## Recorded data
►

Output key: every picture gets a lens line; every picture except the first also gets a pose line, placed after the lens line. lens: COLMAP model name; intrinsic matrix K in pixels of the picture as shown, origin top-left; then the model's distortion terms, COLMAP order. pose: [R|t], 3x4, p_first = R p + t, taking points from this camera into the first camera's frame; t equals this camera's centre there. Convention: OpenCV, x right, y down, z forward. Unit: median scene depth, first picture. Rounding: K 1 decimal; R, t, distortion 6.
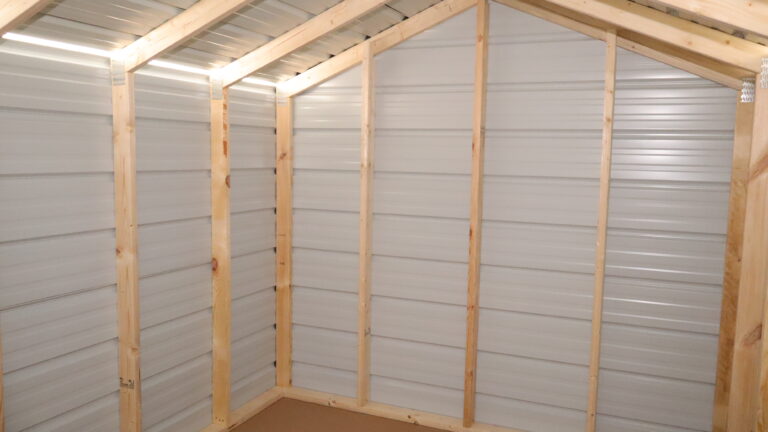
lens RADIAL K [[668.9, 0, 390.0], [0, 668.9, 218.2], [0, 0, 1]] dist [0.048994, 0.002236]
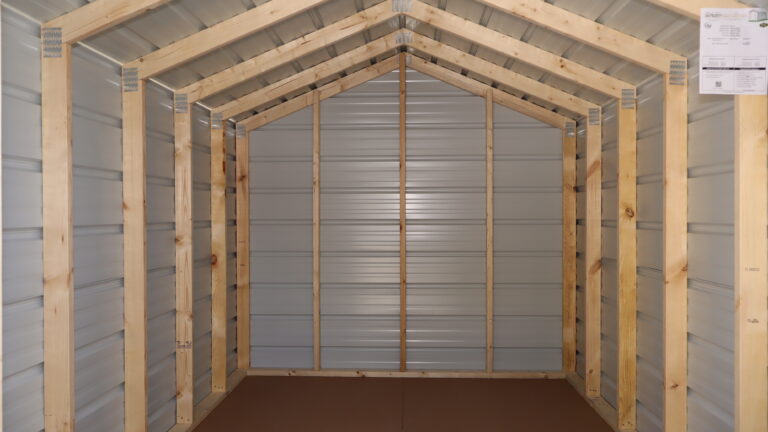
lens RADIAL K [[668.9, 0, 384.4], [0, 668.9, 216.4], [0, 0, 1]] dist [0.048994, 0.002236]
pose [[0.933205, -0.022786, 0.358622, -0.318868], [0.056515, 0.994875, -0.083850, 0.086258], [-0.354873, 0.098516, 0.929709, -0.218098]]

◄

## Instructions to follow
All of the material should be written out again exactly, apart from the pictures.

## Answer to this task
Output key: every picture gets a lens line; every picture except the first also gets a pose line, placed after the lens line. lens: COLMAP model name; intrinsic matrix K in pixels of the picture as shown, origin top-left; then the model's distortion terms, COLMAP order. pose: [R|t], 3x4, p_first = R p + t, taking points from this camera into the first camera's frame; t equals this camera's centre there. Convention: OpenCV, x right, y down, z forward. Unit: median scene depth, first picture. Rounding: K 1 decimal; R, t, distortion 6.
lens RADIAL K [[668.9, 0, 390.0], [0, 668.9, 218.2], [0, 0, 1]] dist [0.048994, 0.002236]
lens RADIAL K [[668.9, 0, 384.4], [0, 668.9, 216.4], [0, 0, 1]] dist [0.048994, 0.002236]
pose [[0.933205, -0.022786, 0.358622, -0.318868], [0.056515, 0.994875, -0.083850, 0.086258], [-0.354873, 0.098516, 0.929709, -0.218098]]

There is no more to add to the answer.